Eventual-Inc · jaychia · Dec 19, 2024 · Dec 19, 2024 · Dec 19, 2024 · Dec 19, 2024
diff --git a/daft/context.py b/daft/context.py
@@ -352,6 +352,7 @@ def set_execution_config(
     shuffle_algorithm: str | None = None,
     pre_shuffle_merge_threshold: int | None = None,
     enable_ray_tracing: bool | None = None,
+    scantask_splitting_level: int | None = None,
 ) -> DaftContext:
     """Globally sets various configuration parameters which control various aspects of Daft execution.
 
@@ -395,6 +396,7 @@ def set_execution_config(
         shuffle_algorithm: The shuffle algorithm to use. Defaults to "map_reduce". Other options are "pre_shuffle_merge".

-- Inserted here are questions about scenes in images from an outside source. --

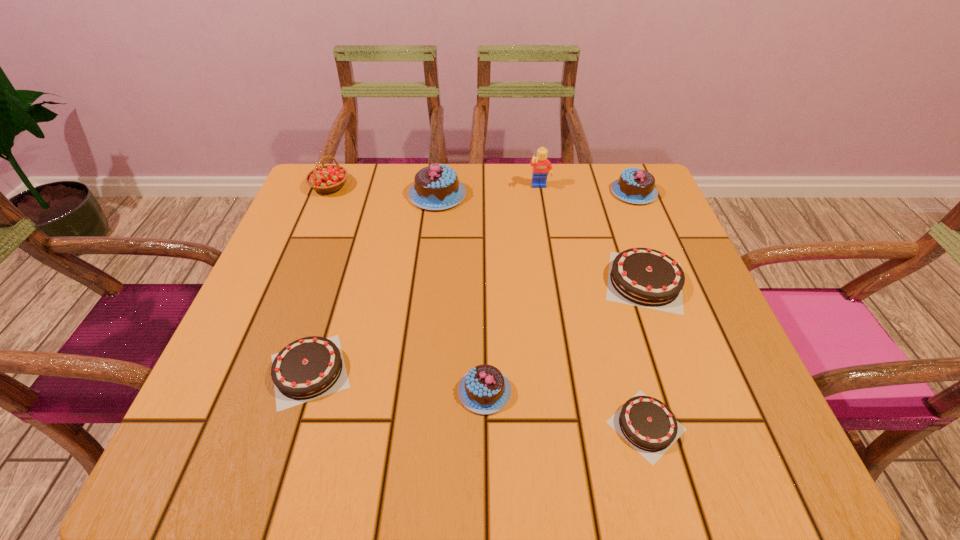
You are a GUI agent. You are given a task and a screenshot of the screen. Output one action in this format:
    pyautogui.click(x=<x>, y=<y>)
    Task: Click on the yellow Lego
    
    Given the screenshot: What is the action you would take?
    pyautogui.click(x=542, y=167)

The width and height of the screenshot is (960, 540). Identify the location of the fourth object from right to left. (542, 167).

The height and width of the screenshot is (540, 960). In order to click on brown strawberry in this screenshot , I will do `click(329, 178)`.

Identify the location of the biggest pink chocolate cake. The image size is (960, 540). (436, 187).

I want to click on the second smallest pink chocolate cake, so click(637, 186).

This screenshot has width=960, height=540. I want to click on the rightmost pink chocolate cake, so click(637, 186).

I want to click on the biggest brown chocolate cake, so click(644, 277).

In order to click on the third farthest chocolate cake in this screenshot , I will do `click(644, 277)`.

Locate an element on the screen. The height and width of the screenshot is (540, 960). the nearest pink chocolate cake is located at coordinates (484, 389).

This screenshot has height=540, width=960. Find the location of `the leftmost chocolate cake`. the leftmost chocolate cake is located at coordinates (311, 367).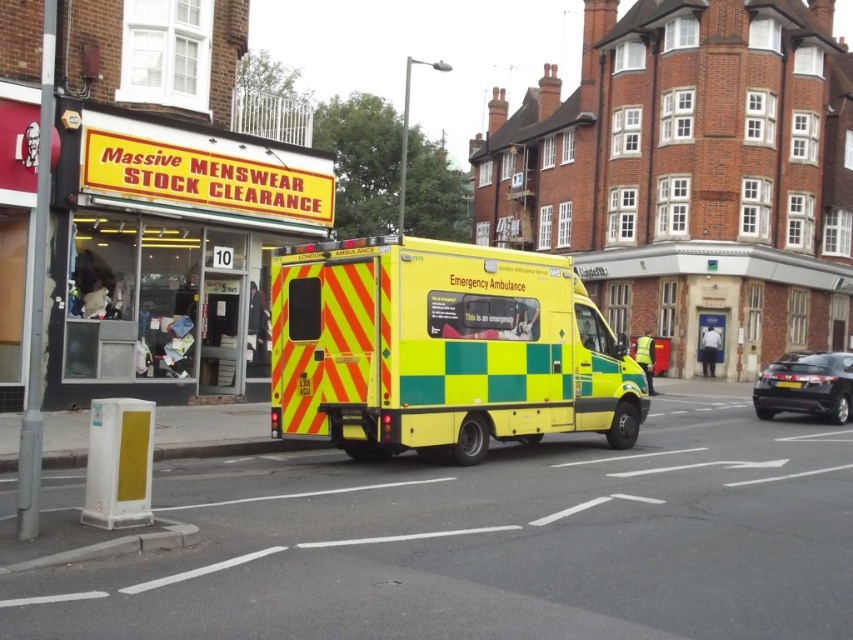
Question: Is yellow/green checkered emergency ambulance at center bigger than black metallic hatchback at right?

Choices:
 (A) no
 (B) yes

Answer: (A)

Question: Which point is farther to the camera?

Choices:
 (A) [637, 420]
 (B) [757, 392]

Answer: (B)

Question: Which of the following is the farthest from the observer?

Choices:
 (A) black metallic hatchback at right
 (B) yellow/green checkered emergency ambulance at center

Answer: (A)

Question: Does yellow/green checkered emergency ambulance at center appear on the left side of black metallic hatchback at right?

Choices:
 (A) yes
 (B) no

Answer: (A)

Question: Considering the relative positions of yellow/green checkered emergency ambulance at center and black metallic hatchback at right in the image provided, where is yellow/green checkered emergency ambulance at center located with respect to black metallic hatchback at right?

Choices:
 (A) above
 (B) below

Answer: (A)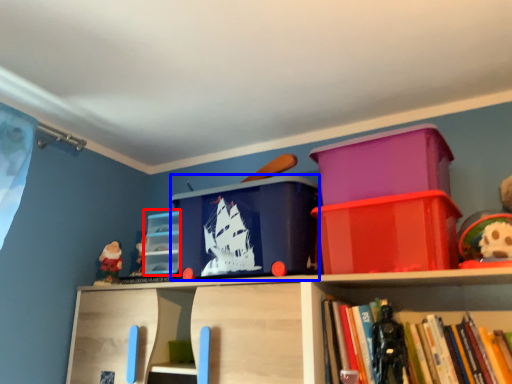
Question: Which of the following is the farthest to the observer, storage box (highlighted by a red box) or storage box (highlighted by a blue box)?

Choices:
 (A) storage box
 (B) storage box

Answer: (A)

         pre_shuffle_merge_threshold: Memory threshold in bytes for pre-shuffle merge. Defaults to 1GB
         enable_ray_tracing: Enable tracing for Ray. Accessible in `/tmp/ray/session_latest/logs/daft` after the run completes. Defaults to False.

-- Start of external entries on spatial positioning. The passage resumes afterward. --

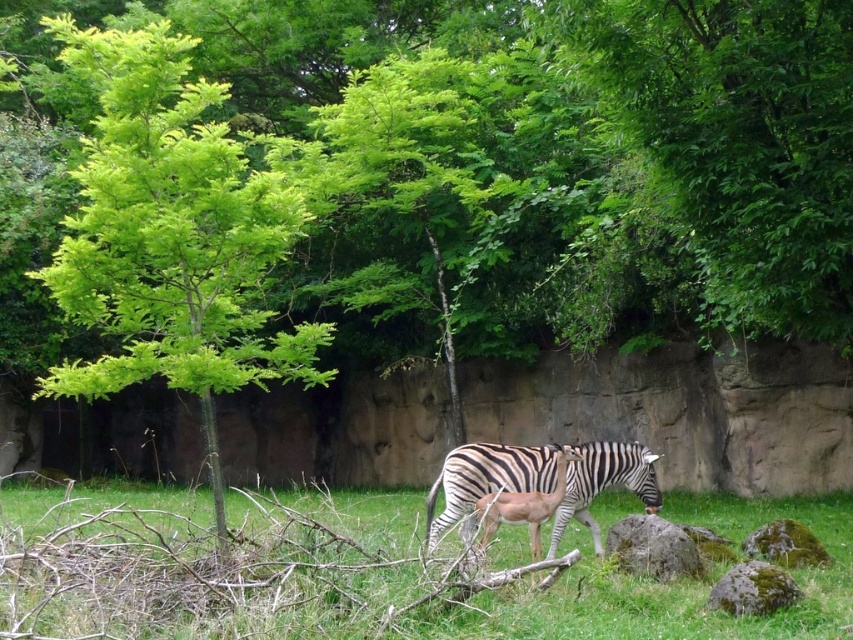
Who is positioned more to the left, green grass at center or green mossy rock at lower right?

green grass at center

Does green grass at center have a larger size compared to green mossy rock at lower right?

Yes.

Locate an element on the screen. The image size is (853, 640). green grass at center is located at coordinates (364, 572).

Locate an element on the screen. The image size is (853, 640). green grass at center is located at coordinates (364, 572).

Can you confirm if smooth gray rock at center is bigger than green mossy rock at lower right?

Yes.

What do you see at coordinates (653, 547) in the screenshot?
I see `smooth gray rock at center` at bounding box center [653, 547].

Between point (625, 522) and point (772, 564), which one is positioned behind?

The point (625, 522) is more distant.

Identify the location of smooth gray rock at center. The width and height of the screenshot is (853, 640). (653, 547).

Does green grass at center come in front of black and white striped zebra at center?

Yes.

Does point (840, 531) lie in front of point (582, 476)?

No.

Locate an element on the screen. This screenshot has height=640, width=853. green grass at center is located at coordinates (364, 572).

+        scantask_splitting_level: How aggressively to split scan tasks. Setting this to `2` will use a more aggressive ScanTask splitting algorithm which might be more expensive to run but results in more even splits of partitions. Defaults to 1.
     """
     # Replace values in the DaftExecutionConfig with user-specified overrides
     ctx = get_context()
@@ -425,6 +427,7 @@ def set_execution_config(
             shuffle_algorithm=shuffle_algorithm,
             pre_shuffle_merge_threshold=pre_shuffle_merge_threshold,
             enable_ray_tracing=enable_ray_tracing,
+            scantask_splitting_level=scantask_splitting_level,
         )
 
         ctx._daft_execution_config = new_daft_execution_config

diff --git a/daft/daft/__init__.pyi b/daft/daft/__init__.pyi
@@ -1716,6 +1716,7 @@ class PyDaftExecutionConfig:
         enable_ray_tracing: bool | None = None,
         shuffle_algorithm: str | None = None,
         pre_shuffle_merge_threshold: int | None = None,
+        scantask_splitting_level: int | None = None,
     ) -> PyDaftExecutionConfig: ...
     @property
     def scan_tasks_min_size_bytes(self) -> int: ...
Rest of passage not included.